Stadtleben/Stadtkultur: Uwe Bogen (ubo)

Stuttgart - Im Hochstand geht der Mann mit weißer Mütze seiner Arbeit nach, geschützt von einem Dächle, falls es regnen sollte. Autos und Straßenbahnen dominieren den Schlossplatz – Fußgänger müssen an der Seite bleiben. Wenn das Weihnachtsfest naht, danken viele Autofahrer mit kleinen Aufmerksamkeiten den Verkehrspolizisten. Mit Vorliebe legen sie Weinflaschen am Fuß des Podestes ab. Was in den 1960ern eine „Geste der Menschlichkeit“ war, sagt Michael Kühner vom Stuttgarter Polizeimuseum, würde heute den Staatsanwalt beschäftigen: „Er müsste der Frage nachgehen, ob es Vorteilsnahme nach § 331 StGB ist.“

 

Das Wort der 1960er Jahre lautet: „autogerecht“. In der Autostadt, die den wachsenden Wohlstand nicht zuletzt Mercedes und Porsche verdankt, fallen Entscheidungen im Gemeinderat zugunsten der Kraftfahrzeuge aus. Bis vors Rathaus dürfen Autos fahren. Der Marktplatz ist ein Parkplatz. Die Motorisierungswelle überflutet den Kessel. Von Feinstaub und Dieselbelastung spricht keiner. 1960 sind 107 000 Autos in Stuttgart registriert, heute sind es etwa dreimal so viel. Doch schon damals kommt es zu Staus.

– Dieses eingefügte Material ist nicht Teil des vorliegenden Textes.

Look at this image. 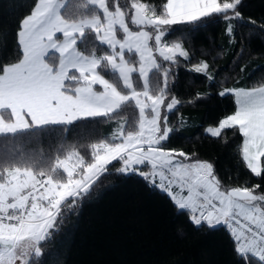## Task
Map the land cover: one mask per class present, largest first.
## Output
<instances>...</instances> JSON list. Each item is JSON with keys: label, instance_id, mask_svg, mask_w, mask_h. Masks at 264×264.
Here are the masks:
<instances>
[{"label": "snow or ice", "instance_id": "1", "mask_svg": "<svg viewBox=\"0 0 264 264\" xmlns=\"http://www.w3.org/2000/svg\"><path fill=\"white\" fill-rule=\"evenodd\" d=\"M244 7V0H31L11 49L0 30V264H66L56 237L105 174L142 180L198 233L226 234L231 264H264V187L226 184L209 160L170 147L186 123L169 120L184 103L173 93L183 63L234 98L235 110L204 131L227 142L230 129L241 161L264 182V75L238 86V75L220 76L209 49L169 39L173 26L191 32L222 18L228 44L240 45L232 63L243 73L237 27L264 36V18L245 16ZM229 79L235 85L225 87ZM211 95L198 91L188 103ZM111 122L110 133L94 134Z\"/></svg>", "mask_w": 264, "mask_h": 264}, {"label": "trees", "instance_id": "2", "mask_svg": "<svg viewBox=\"0 0 264 264\" xmlns=\"http://www.w3.org/2000/svg\"><path fill=\"white\" fill-rule=\"evenodd\" d=\"M144 2L159 5L166 0ZM30 3L31 0H0V30L9 32V49L13 47L18 19L25 14ZM244 4L245 16L257 21L264 18V0H244ZM173 27L179 30L169 39L182 38L191 48L209 49L212 56L217 57L214 63L220 76L238 75V86H251L264 75L258 68L264 66V36L258 31L249 34L247 28L237 27V39L245 48L240 64L246 65L245 72L239 73V66L232 62L240 45L228 44L222 18L191 32L181 25ZM202 58L211 62V56ZM234 67L236 72L232 71ZM174 71L173 93L184 103L169 115V120L177 127L181 117L186 123L172 138L170 147L195 151L200 158L209 160L226 184L248 187L261 184L264 187V182L241 161L237 151L241 142L238 136H233L232 131L226 129L224 132L228 139L225 142L221 137H211L204 131L235 110L234 98L231 95L219 96V85H209L206 78L189 72L183 63ZM234 85L235 79H229L224 86ZM198 91H211L212 95L208 99L188 103ZM128 112L132 114L131 109ZM113 127L115 122L101 123L96 126L94 134H108ZM76 138L75 134L69 136V140ZM47 145L46 139L45 148ZM186 220V217L176 214L166 197L152 191L142 180L124 181L105 174L96 184L92 197L85 200L79 214L69 216L56 237V246L66 264H231V245L226 234L209 236L198 233ZM181 226L184 227L183 234L179 231Z\"/></svg>", "mask_w": 264, "mask_h": 264}]
</instances>
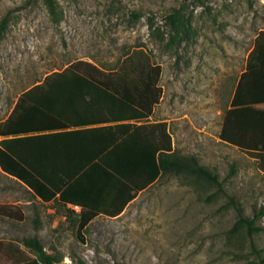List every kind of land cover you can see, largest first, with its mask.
Segmentation results:
<instances>
[{
  "label": "rangeland",
  "instance_id": "1",
  "mask_svg": "<svg viewBox=\"0 0 264 264\" xmlns=\"http://www.w3.org/2000/svg\"><path fill=\"white\" fill-rule=\"evenodd\" d=\"M55 1L57 23L44 0H0V20H8L0 40V122L20 93L51 73L77 61L116 71L142 52L161 68V99L149 122H165L173 155L195 157L221 187L164 174L121 217H97L80 233L53 203L23 206L22 222L0 225H20L16 244L35 236L59 264H264V215L249 238L230 202L245 218L264 212V105L230 107L264 31V0ZM29 197L0 171V204Z\"/></svg>",
  "mask_w": 264,
  "mask_h": 264
},
{
  "label": "trees",
  "instance_id": "2",
  "mask_svg": "<svg viewBox=\"0 0 264 264\" xmlns=\"http://www.w3.org/2000/svg\"><path fill=\"white\" fill-rule=\"evenodd\" d=\"M57 23L55 0H44ZM174 26L178 15L168 16ZM8 20H0V40ZM161 68L135 52L116 71L77 61L19 94L0 122V171L21 183L41 203L63 209L83 232L96 217L113 219L164 174H186L221 187L216 174L195 157L173 155L165 122H149L161 99ZM264 105V31L256 35L230 101L231 108ZM264 159V157H262ZM261 162V161H260ZM264 163V160H263ZM236 225L258 233L230 198ZM77 206L79 211L67 209ZM0 219L22 222L19 206L0 204ZM0 242L9 264H59L35 236ZM31 254H33L31 256Z\"/></svg>",
  "mask_w": 264,
  "mask_h": 264
},
{
  "label": "crops",
  "instance_id": "3",
  "mask_svg": "<svg viewBox=\"0 0 264 264\" xmlns=\"http://www.w3.org/2000/svg\"><path fill=\"white\" fill-rule=\"evenodd\" d=\"M19 184L28 192V195H30V197L27 198V199L17 198V200L15 201V205H18L22 209V212H23L24 215H25V212L23 210V206H28V207H31V209H34V207H37L39 204H49V203H41L37 198L33 197L32 194L21 183H19ZM132 202H130L124 208V210L122 211V213L119 216H117V217H115L113 219H117V218L121 217L124 214V212L127 209V207L130 204H132ZM71 207H74V206H70V205H67L66 206L67 209H70ZM99 217H102V216H99ZM103 218H105V217H103ZM106 219H109V218H106ZM16 237H19V239H22L23 238V230H21L20 225L19 226L17 224L15 226H11V225H0V242L17 243V241L15 240ZM18 245H19V248L21 250L25 251L22 243H18ZM0 264H9L8 256H7V251L6 250H5V252L3 251V253H0Z\"/></svg>",
  "mask_w": 264,
  "mask_h": 264
},
{
  "label": "built area",
  "instance_id": "4",
  "mask_svg": "<svg viewBox=\"0 0 264 264\" xmlns=\"http://www.w3.org/2000/svg\"><path fill=\"white\" fill-rule=\"evenodd\" d=\"M70 210H73L75 212H78L80 209L77 206L71 207Z\"/></svg>",
  "mask_w": 264,
  "mask_h": 264
}]
</instances>
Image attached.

Die „Kulturmeile“ wird auseinander gerissen

Am 2. Juli 1962 beginnt die Stadt damit, ihre City zu unterkellern. An diesem Tag bohrt sich am Charlottenplatz der erste Spaten fürs Tunnelnetz ins Erdreich. Es ist eine Operation am offenen Herzen – trotz der Großbaustelle sollte es auf den umliegenden Straßen nicht zum Verkehrsinfarkt kommen. Eine lärmende Stadtautobahn reißt seitdem die „Kulturmeile“ zwischen Theater und Staatsgalerie auseinander – auch jetzt noch, da die Dauerbaustellen in die geplagte Stadt zurückgekehrt sind.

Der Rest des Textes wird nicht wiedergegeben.